Psicológico abalado – Apesar de manter viva a sua esperança, encarar o câncer e seus desafios não foi fácil para o administrador Walter Cardozo de Matos (65), que jamais imaginou que enfrentaria um tumor de intestino com metástases na bexiga e no fígado até que o resultado de uma tomografia, explicado por um cirurgião oncológico, confirmou a doença. No mesmo momento em que recebeu o diagnóstico, o paciente foi informado de que deveria dar entrada imediata no internamento hospitalar para ser operado no dia seguinte. O estado de choque foi inevitável. Passar por três cirurgias em um curto intervalo de tempo, além da quimioterapia, mexeu muito com o estado psicológico do paciente.
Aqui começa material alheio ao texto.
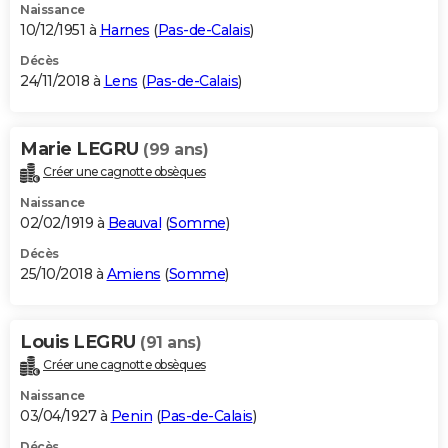
Naissance
10/12/1951 à
Harnes
(
Pas-de-Calais
)
Décès
24/11/2018 à
Lens
(
Pas-de-Calais
)
Marie LEGRU
(99 ans)
Créer une cagnotte obsèques
Naissance
02/02/1919 à
Beauval
(
Somme
)
Décès
25/10/2018 à
Amiens
(
Somme
)
Louis LEGRU
(91 ans)
Créer une cagnotte obsèques
Naissance
03/04/1927 à
Penin
(
Pas-de-Calais
)
Décès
Para piorar, após a segunda cirurgia, Walter saiu do hospital com um soluço que o impedia de falar e com um movimento involuntário das pernas que atrapalhava seu sono. “Diante desse quadro, eu sentia medo do que poderia acontecer comigo na quimioterapia, sobretudo devido aos relatos de uma amiga que lutava contra um câncer de reto; às notícias sobre a morte do ex-prefeito de São Paulo, Bruno Covas; ao maior risco de complicações no caso de uma eventual contaminação por Covid-19; e às ideias que eu tinha sobre os efeitos colaterais do tratamento. Quando perdi a capacidade de andar, então, fiquei emocionalmente ainda mais abalado. Eu chorava muito”, relatou. Justamente nesse momento, o paciente decidiu buscar acompanhamento psicológico.

“Com o suporte psicológico, associado ao resultado positivo do tratamento médico e à força do apoio familiar e de amigos da igreja, comecei a me sentir cada dia  melhor, com influências diretas em minha recuperação. Hoje, embora ainda faça quimioterapia de manutenção e passe por altos e baixos nas emoções (ninguém é de ferro), me sinto mais forte. As leituras sugeridas pela psicóloga me ajudaram  a encarar os desafios do tratamento. Minha fé em Deus, especialmente, tem me mantido firme na esperança de que ficarei completamente curado”, declarou Walter, que foi consagrado diácono da Paróquia Nossa Senhora da Luz pouco antes de receber o diagnóstico de câncer.